Als Person, die ungern die Kontrolle verliert, wäre Ihnen das natürlich unangenehm – umso mehr, als Sie am nächsten Tag realisieren, dass schon die halbe Insel davon weiss. Was kann man daraus lernen? Dass es sich mit weniger Scham tatsächlich unbeschwerter lebt. Und dieses Gefühl, dass es nicht so wichtig ist, was die anderen denken, und dass wir alle mal etwas Unvernünftiges tun, das tut richtig gut.
4. Schätzen Sie, was es hat
Zu viel Auswahl überfordert uns. So sehr, dass wir schlechtere Entscheidungen treffen, je grösser die Vielfalt ist. Wenn unser Hirn vor den vielen Wahlmöglichkeiten kapituliert, spricht die Wissenschaft vom «Overchoice-Effekt».
Auf einer abgelegenen Insel wie Norfolk Island hat man dieses Problem nicht. Die Auswahl von fast allem ist sehr überschaubar, und was es nicht gibt, das gibt es nicht. Das hat etwas Tröstliches. Und führt manchmal auch dazu, dass man kreative Lösungen findet. Sie werden ungemütlich, wenn Sie kein frisches Gemüse bekommen? Bauen Sie Ihr eigenes an! Sie wollen wieder mal ins Kino, aber es gibt keines? Laden Sie Ihre Freunde zum gemeinsamen Fernsehabend mit Popcorn und Pizza ein. Sie vermissen das Theater? Schliessen Sie sich dem lokalen Schauspielverein an. Das alles hat zudem den hübschen Nebeneffekt, dass Sie öfter aus der Rolle der Konsumentin rauskommen und zur Produzentin, Veranstalterin oder Akteurin werden.

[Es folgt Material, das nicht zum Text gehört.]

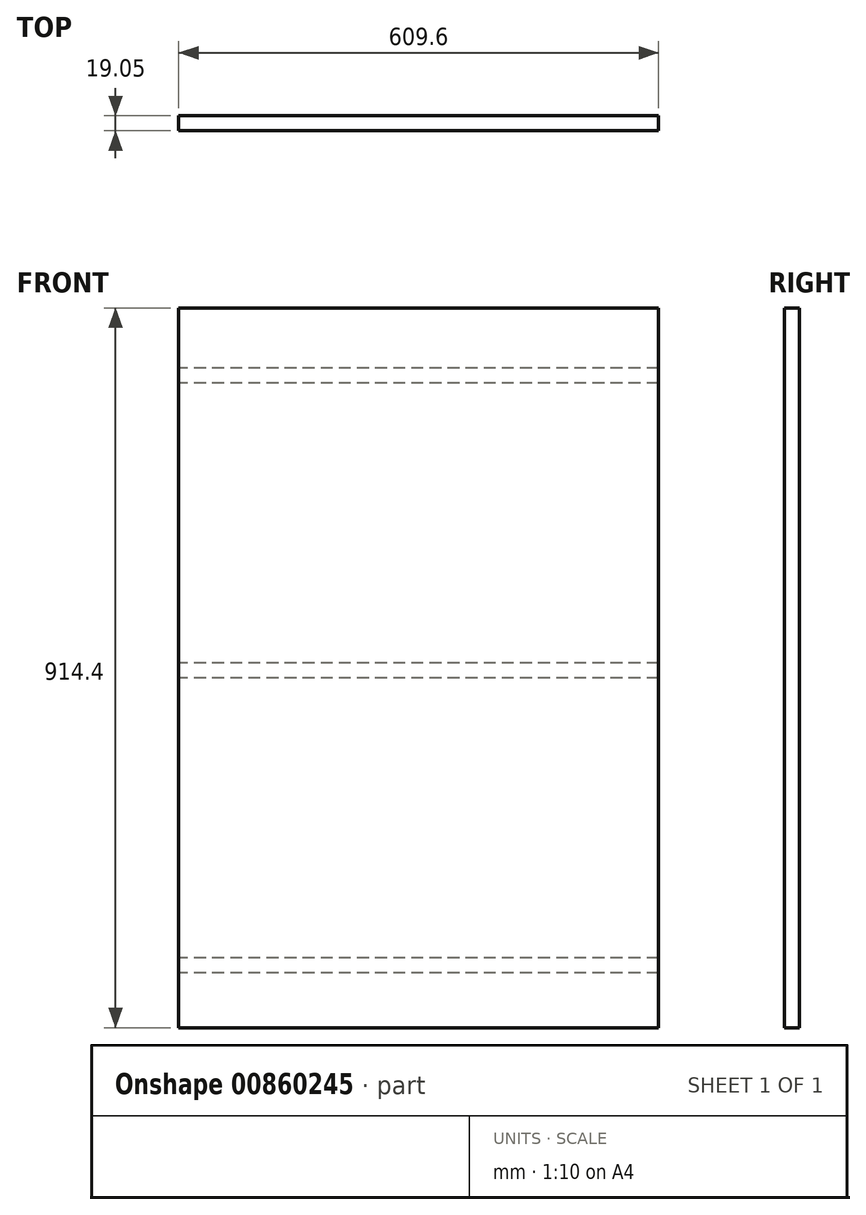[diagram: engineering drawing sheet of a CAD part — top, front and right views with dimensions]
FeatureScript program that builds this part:
annotation { "Feature Type Name" : "Feature", "Feature Type Description" : "" }
export const myFeature = defineFeature(function(context is Context, id is Id, definition is map)
    precondition{}
    {
        {
            var Q0;
            Q0=qCreatedBy(makeId("Front.planeOp"),FACE);
            var sketch = newSketch(context, id + "F0", { "sketchPlane" : qUnion([Q0])});
            skLineSegment(sketch, "E0.bottom", {"start": v(609.6, 914.4) * mm, "end": v(0, 914.4) * mm});
            skLineSegment(sketch, "E0.top", {"start": v(609.6, 0) * mm, "end": v(0, 0) * mm});
            skLineSegment(sketch, "E0.left", {"start": v(609.6, 914.4) * mm, "end": v(609.6, 0) * mm});
            skLineSegment(sketch, "E0.right", {"start": v(0, 914.4) * mm, "end": v(0, 0) * mm});
            skSolve(sketch);
        }
        {
            var Q0;
            Q0 = qSketchRegion(id + "F0", true);
            extrude(context, id + "F1", {"entities" : qUnion([Q0]), "depth" : 19.05 * mm, "offsetDistance" : 25 * mm});
        }
        {
            var Q0;
            Q0=makeQuery(id+"F1.opExtrude","CAP_FACE",FACE,{"disambiguationData":[OSD([sQuery(id+"F0.wireOp",EDGE,"E0.bottom"),sQuery(id+"F0.wireOp",EDGE,"E0.top"),sQuery(id+"F0.wireOp",EDGE,"E0.left"),sQuery(id+"F0.wireOp",EDGE,"E0.right")])],"isStart":true});
            var sketch = newSketch(context, id + "F2", { "sketchPlane" : qUnion([Q0])});
            skLineSegment(sketch, "E1.bottom", {"start": v(-609.6, 88.9) * mm, "end": v(0, 88.9) * mm});
            skLineSegment(sketch, "E1.top", {"start": v(-609.6, 69.85) * mm, "end": v(0, 69.85) * mm});
            skLineSegment(sketch, "E1.left", {"start": v(0, 88.9) * mm, "end": v(0, 69.85) * mm});
            skLineSegment(sketch, "E1.right", {"start": v(-609.6, 88.9) * mm, "end": v(-609.6, 69.85) * mm});
            skLineSegment(sketch, "E2.bottom", {"start": v(-609.6, 463.55) * mm, "end": v(0, 463.55) * mm});
            skLineSegment(sketch, "E2.top", {"start": v(-609.6, 444.5) * mm, "end": v(0, 444.5) * mm});
            skLineSegment(sketch, "E2.left", {"start": v(0, 463.55) * mm, "end": v(0, 444.5) * mm});
            skLineSegment(sketch, "E2.right", {"start": v(-609.6, 463.55) * mm, "end": v(-609.6, 444.5) * mm});
            skLineSegment(sketch, "E3.bottom", {"start": v(-609.6, 838.2) * mm, "end": v(0, 838.2) * mm});
            skLineSegment(sketch, "E3.top", {"start": v(-609.6, 819.15) * mm, "end": v(0, 819.15) * mm});
            skLineSegment(sketch, "E3.left", {"start": v(0, 838.2) * mm, "end": v(0, 819.15) * mm});
            skLineSegment(sketch, "E3.right", {"start": v(-609.6, 838.2) * mm, "end": v(-609.6, 819.15) * mm});
            skSolve(sketch);
        }
        {
            var Q0;
            Q0 = qSketchRegion(id + "F2", true);
            extrude(context, id + "F3", {"entities" : qUnion([Q0]), "operationType" : NewBodyOperationType.REMOVE, "oppositeDirection" : true, "depth" : 0.75 / 50.8 * mm, "offsetDistance" : 25.4 * mm});
        }
    });
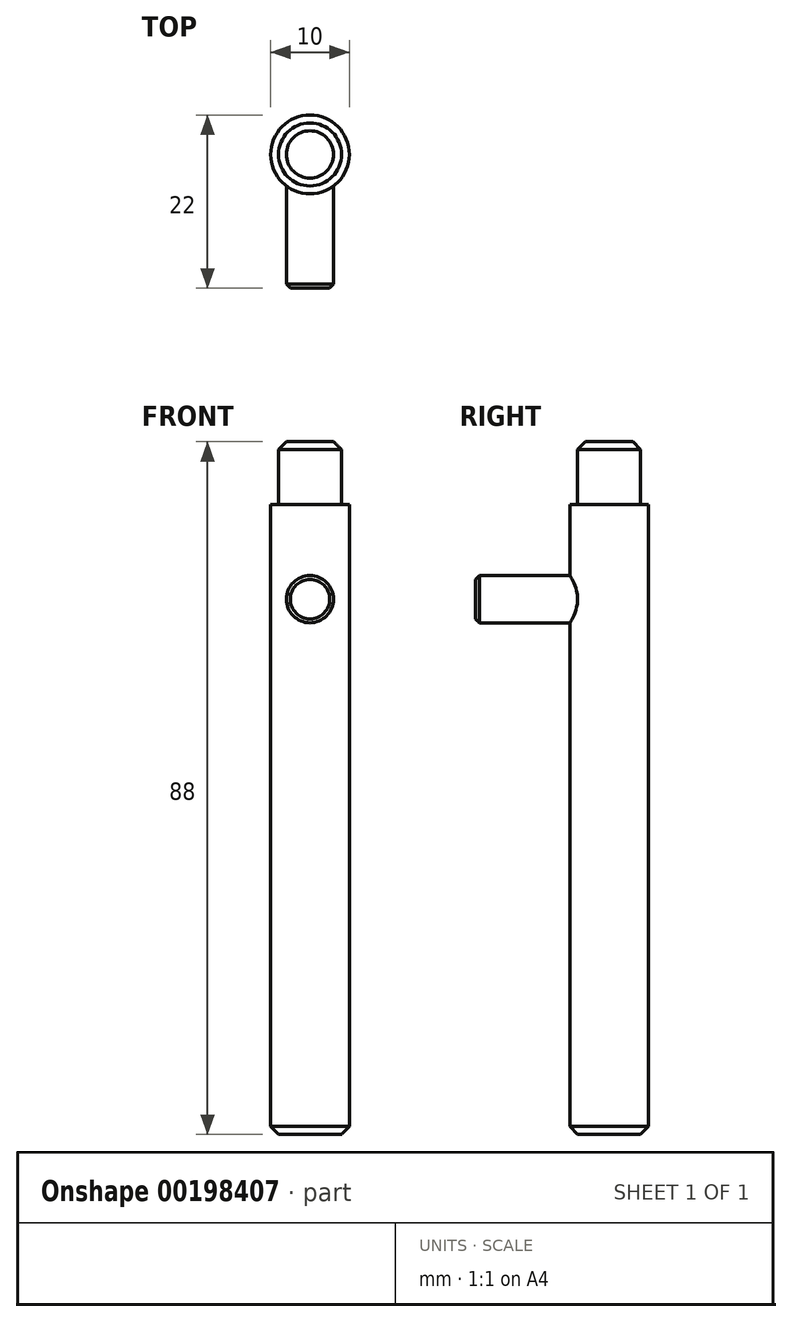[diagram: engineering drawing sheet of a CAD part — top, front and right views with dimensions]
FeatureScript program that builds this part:
annotation { "Feature Type Name" : "Feature", "Feature Type Description" : "" }
export const myFeature = defineFeature(function(context is Context, id is Id, definition is map)
    precondition{}
    {
        {
            var Q0;
            Q0=qCreatedBy(makeId("Top.planeOp"),FACE);
            var sketch = newSketch(context, id + "F0", { "sketchPlane" : qUnion([Q0])});
            skCircle(sketch, "E0", {"center": v(0, 0) * mm, "radius": 4 * mm});
            skCircle(sketch, "E1", {"center": v(0, 0) * mm, "radius": 5 * mm});
            skSolve(sketch);
        }
        {
            var Q0;
            Q0=makeQuery(id+"F0.imprint","IMPRINT",FACE,{"disambiguationData":[TD([[makeQuery(id+"F0.imprint","IMPRINT",EDGE,{"derivedFrom":sQuery(id+"F0.wireOp",EDGE,"E0")}),1.0]])]});
            extrude(context, id + "F1", {"entities" : qUnion([Q0]), "depth" : 8 * mm, "hasSecondDirection" : true, "secondDirectionOppositeDirection" : true, "secondDirectionDepth" : 80 * mm});
        }
        {
            var Q0;
            Q0 = qSketchRegion(id + "F0", true);
            extrude(context, id + "F2", {"entities" : qUnion([Q0]), "oppositeDirection" : true, "depth" : 80 * mm});
        }
        {
            var Q0;
            Q0=qCreatedBy(makeId("Front.planeOp"),FACE);
            var sketch = newSketch(context, id + "F3", { "sketchPlane" : qUnion([Q0])});
            skCircle(sketch, "E2", {"center": v(0, -12) * mm, "radius": 3 * mm});
            skSolve(sketch);
        }
        {
            var Q0;
            Q0 = qSketchRegion(id + "F3", true);
            extrude(context, id + "F4", {"entities" : qUnion([Q0]), "operationType" : NewBodyOperationType.ADD, "depth" : 17 * mm});
        }
        {
            var Q0;
            Q0=makeQuery(id+"F2.opExtrude","CAP_EDGE",EDGE,{"disambiguationData":[OSD([sQuery(id+"F0.wireOp",EDGE,"E1")])],"isStart":false});
            var Q1;
            Q1=makeQuery(id+"F1.opExtrude","CAP_EDGE",EDGE,{"disambiguationData":[OSD([sQuery(id+"F0.wireOp",EDGE,"E0")])],"isStart":false});
            chamfer(context, id + "F5", {"entities" : qUnion([Q0, Q1]), "width" : 1 * mm, "tangentPropagation" : true});
        }
        {
            var Q0;
            Q0=makeQuery(id+"F4.opExtrude","CAP_EDGE",EDGE,{"disambiguationData":[OSD([sQuery(id+"F3.wireOp",EDGE,"E2")])],"isStart":false});
            chamfer(context, id + "F6", {"entities" : qUnion([Q0]), "width" : .5 * mm, "tangentPropagation" : true});
        }
    });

5. Ändern Sie Ihre Perspektive
Es ist seltsam: Ich war nie an einem einsameren Ort als auf Norfolk Island. Gleichzeitig habe ich mir nie mehr gewünscht, allein zu sein. Denn Norfolk Island ist zwar furchtbar abgelegen – Australien ist etwa 1400 Kilometer entfernt, Neuseeland und Neukaledonien je etwa 750 Kilometer. Aber ist man einmal dort, begegnet man dauernd dem Nachbarn, der Kassiererin aus dem Lebensmittelladen oder dem Onkel eines Freundes. Wenn ich den Inselkoller hatte, sehnte ich mich danach, einfach ins Auto steigen und irgendwohin fahren zu können, wo mich niemand kennt. Was aber kaum möglich war, denn innerhalb von kürzester Zeit war man am anderen Ende der Insel. Und Jason und Sarah waren sicher auch schon dort.
Aber manchmal lernt man ja erst so den Wert von etwas, was man zuvor für selbstverständlich nahm: wenn man es nicht mehr hat.
Ich blieb dann übrigens nur ein Jahr auf Norfolk Island. Aber wie enthusiastisch ich damals in dieses Abenteuer gestolpert bin, habe ich nie bereut.